Vajunt walked into the house that had been his own. His eyes were black, his body thick with matted, overgrown hair. A long beard and hair hung from his face. He was naked and drenched in sweat. Twigs were burrowed into him here and there, and a coil of vine for a rope hung from his shoulder. Seizing a bow and arrows from his back, he ran toward the nearest village. He wanted to fight, to kill. He hungered to kill. He had a second stomach; he did not know where, but it could not be filled with hunger—only with violence. When he saw the first household, he smashed into it and killed its inhabitants. When he saw the second household, he smashed into it and killed its inhabitants. He ran through the light forests of Southern Alflick on the border of Kimron, running back into his new home when the need took him, fulfilling the will of the relentless purpose that drove him.

Lief Erikson
02-22-2005, 06:57 PM
*So ends this story. A grim picture of what this particular forest is like. Any comments would be appreciated :).*

Earniel
02-23-2005, 08:38 AM
Grim and rather disturbing too. I'm not really a fan of horror stories.

I don't think a trip and smashing one's head against a tree root can account for having one's face half caved in.

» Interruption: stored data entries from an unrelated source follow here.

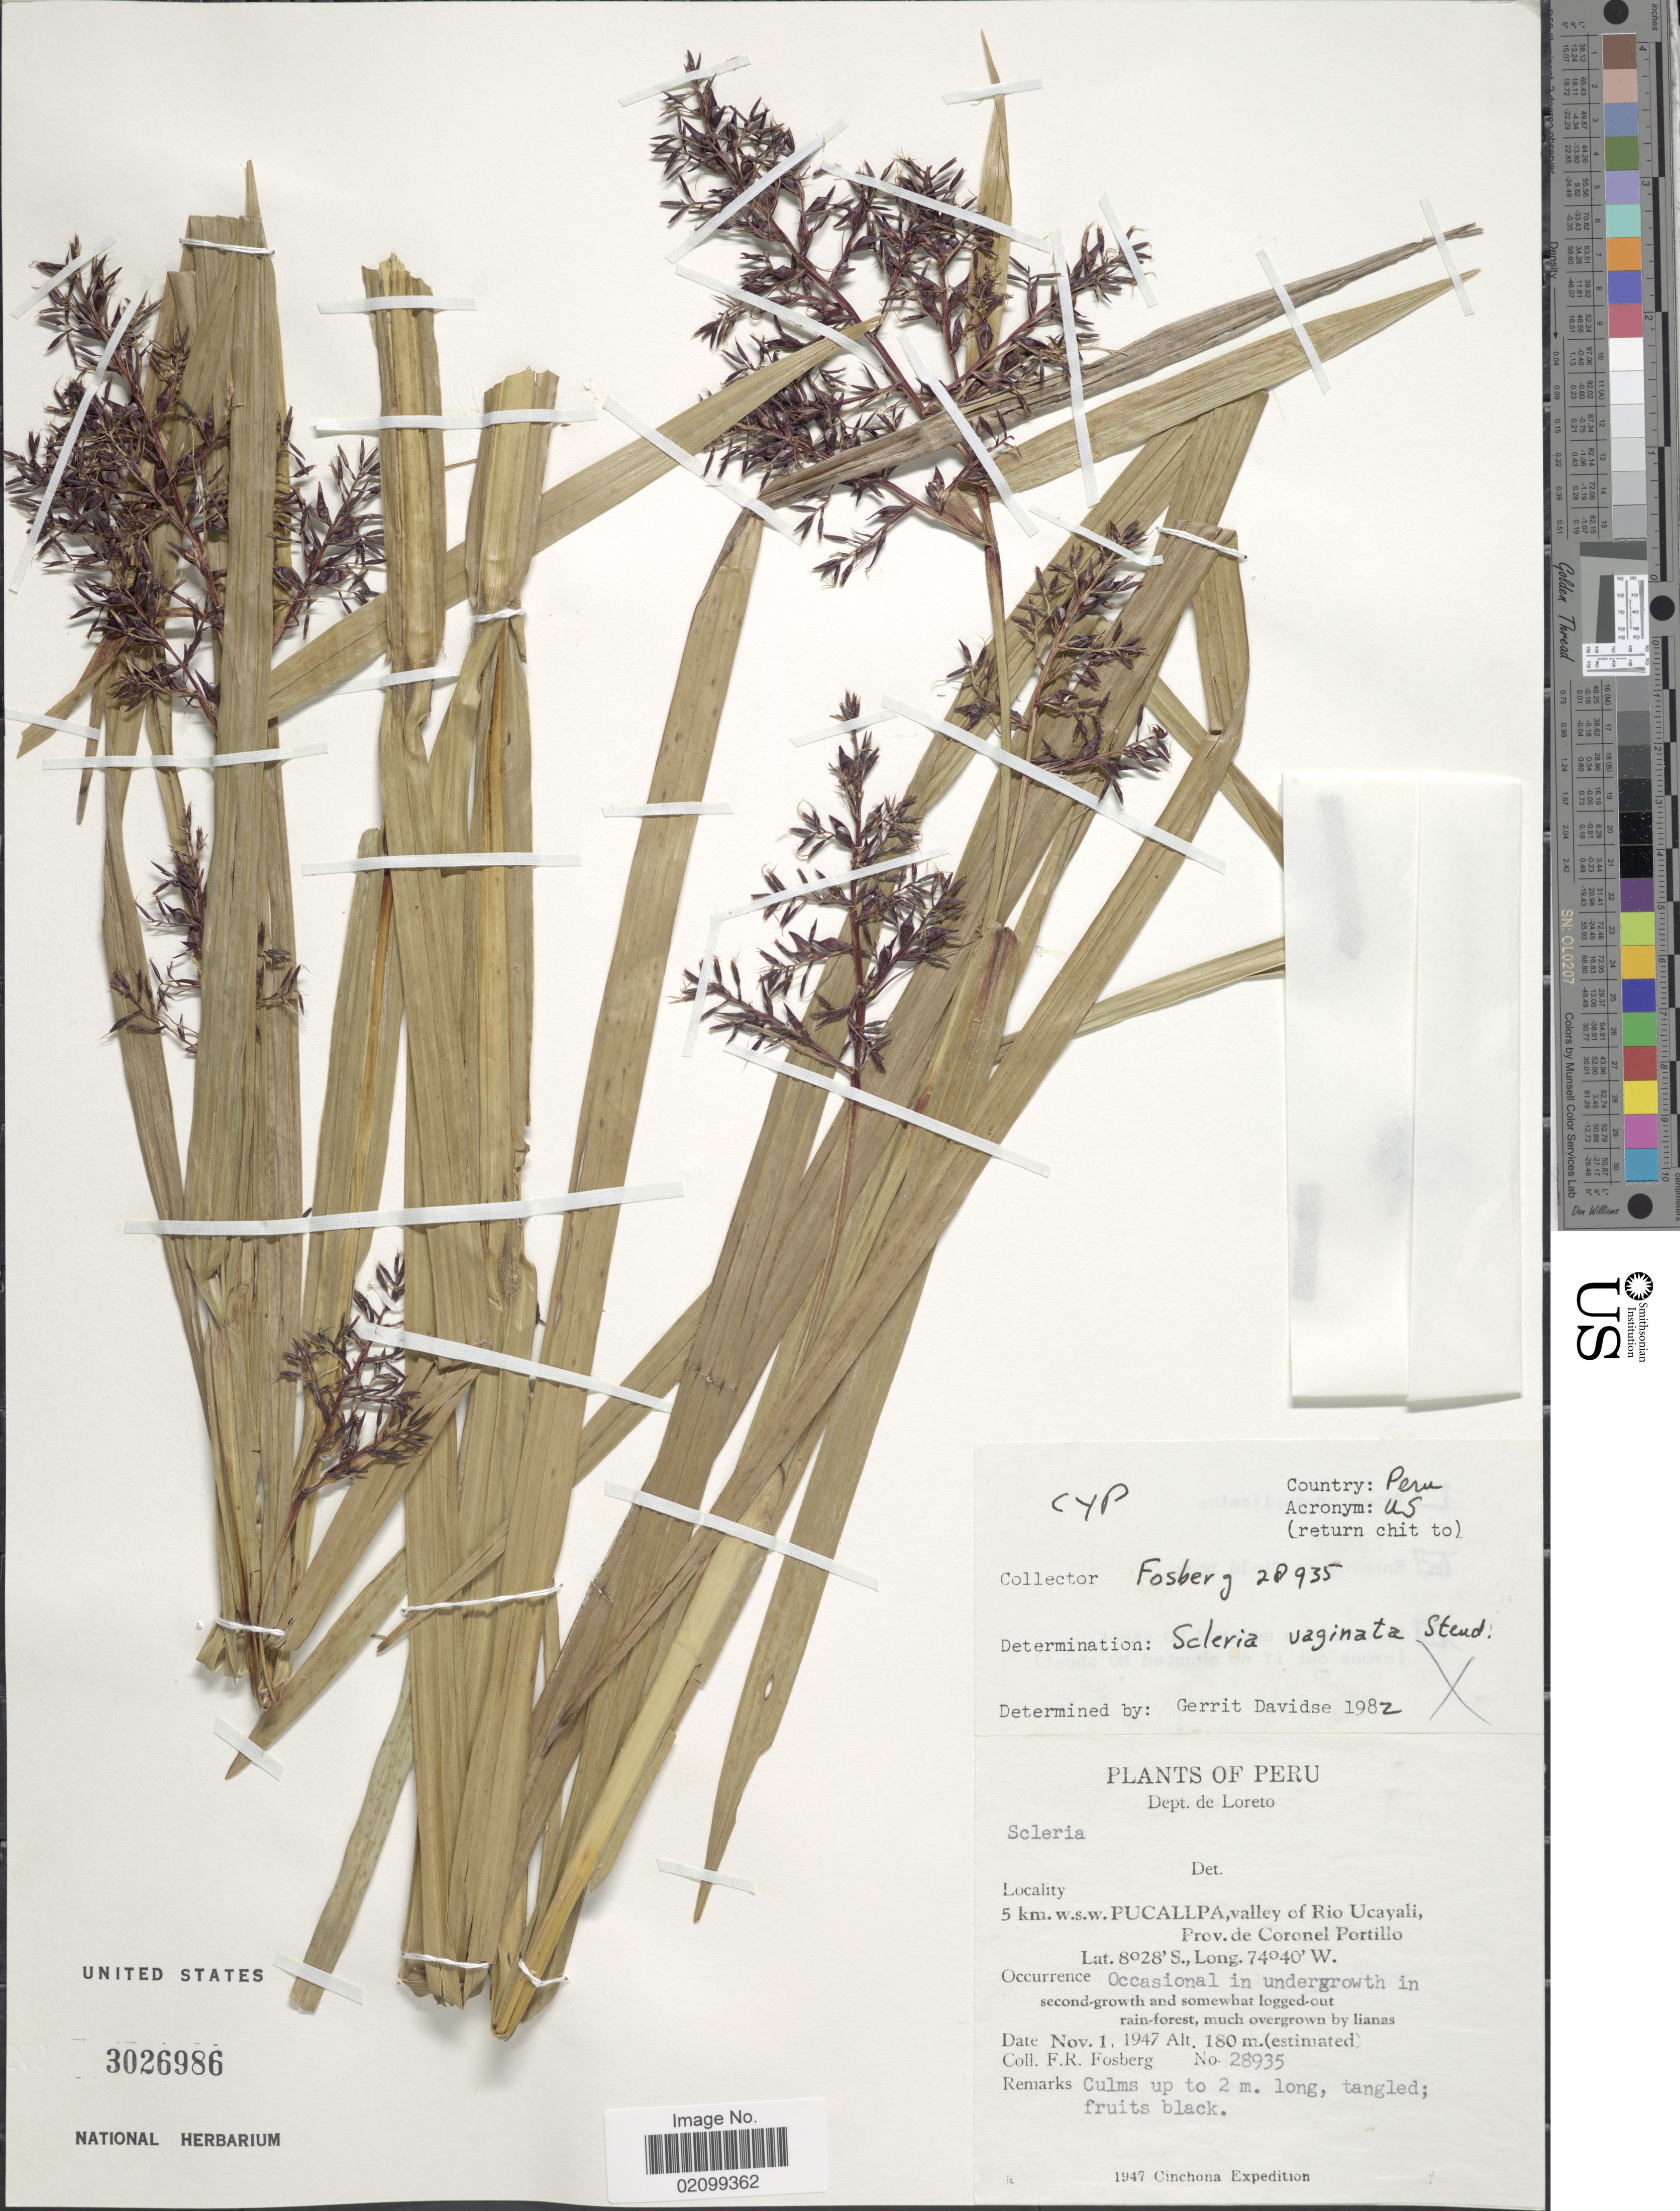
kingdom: Plantae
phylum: Tracheophyta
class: Liliopsida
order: Poales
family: Cyperaceae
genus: Scleria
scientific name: Scleria vaginata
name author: Steud.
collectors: F. R. Fosberg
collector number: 28935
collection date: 1947-11-01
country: Peru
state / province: Loreto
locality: Dept. de Loreto. 5 km. w.s.w. Pucallpa, valley of Rio Ucayali, Prov. de Coronel Portillo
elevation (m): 180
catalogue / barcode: US 3026986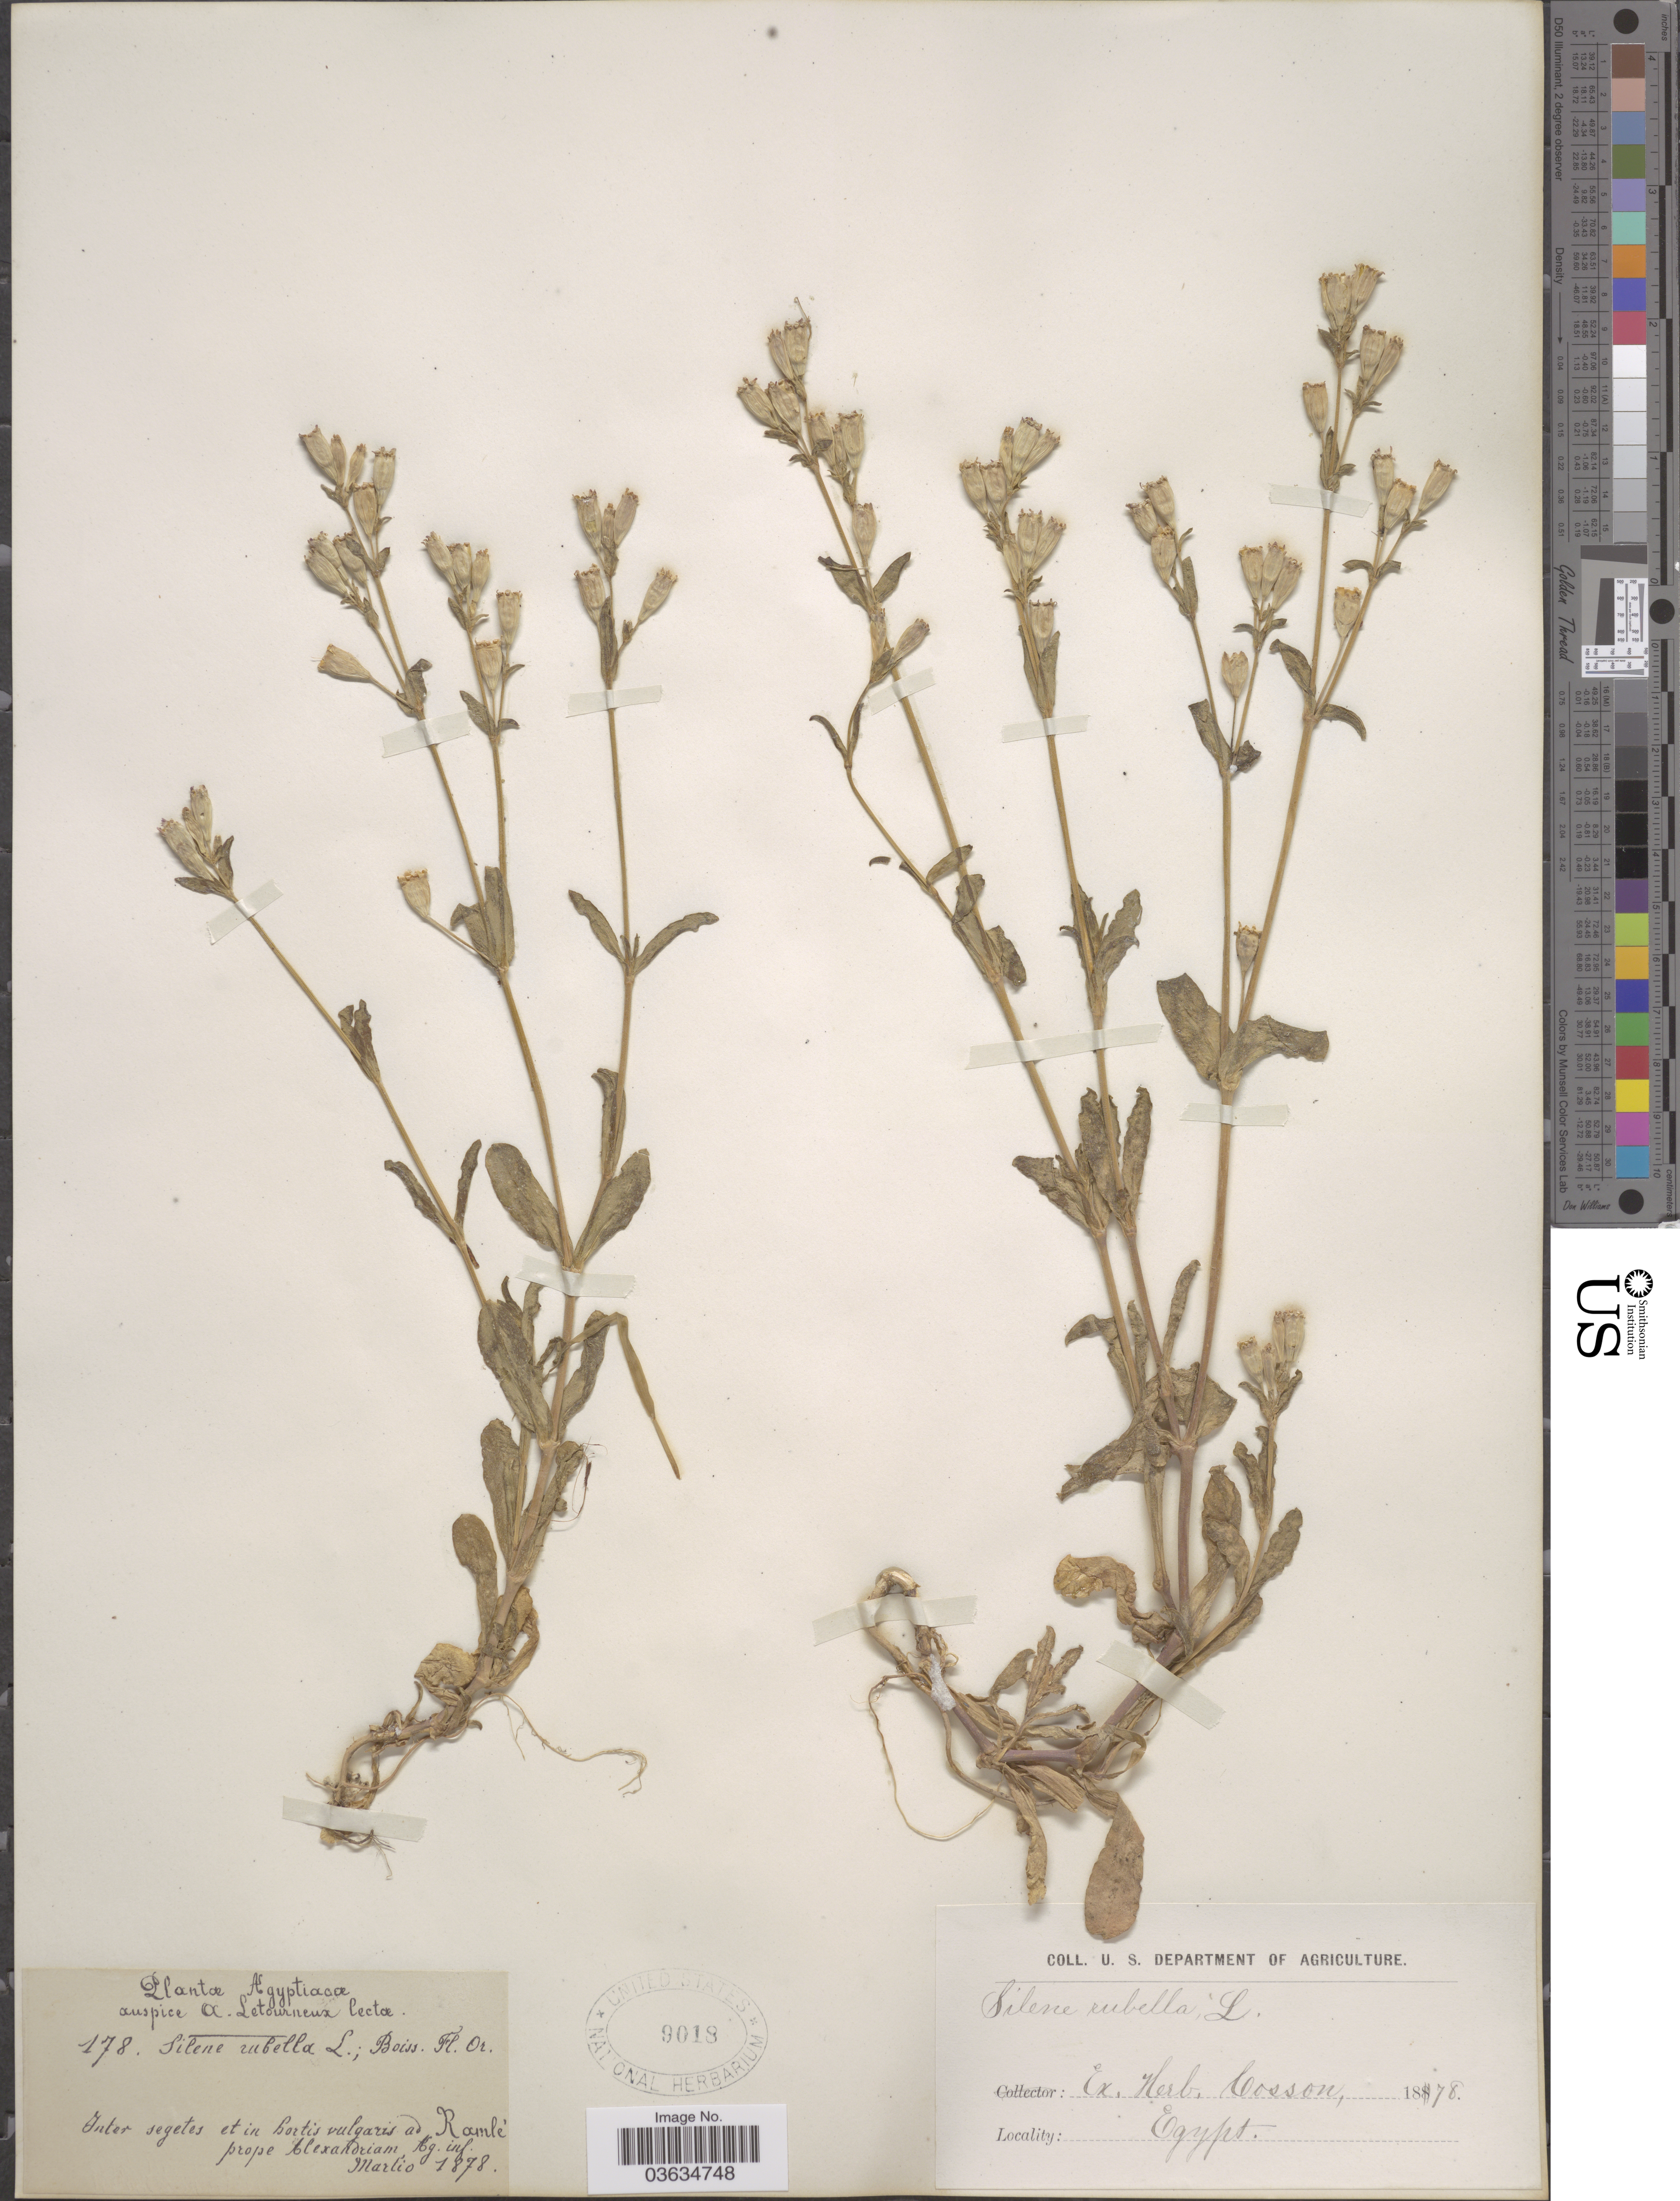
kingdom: Plantae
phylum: Tracheophyta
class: Magnoliopsida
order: Caryophyllales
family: Caryophyllaceae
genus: Silene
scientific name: Silene rubella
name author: L.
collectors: A. Letourneux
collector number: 178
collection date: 1878-03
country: Egypt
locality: Agyptiacæ. Inter segetes et in hortis vulgaris ad Ramlé prope Alexandriam, Ag. inf.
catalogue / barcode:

Does this takes place in the world of that book you're writing?

Lief Erikson
02-23-2005, 04:48 PM
Ah no. No, this and the other story take place in Atharon. Nubidis, the country on the eastern border of Southern Alflick, was described in the other story. Kimron is the western border. I'm drawing a portrait of Southern Alflick. On the south is Central Katchar, while on the north is the region of Northern Alflick.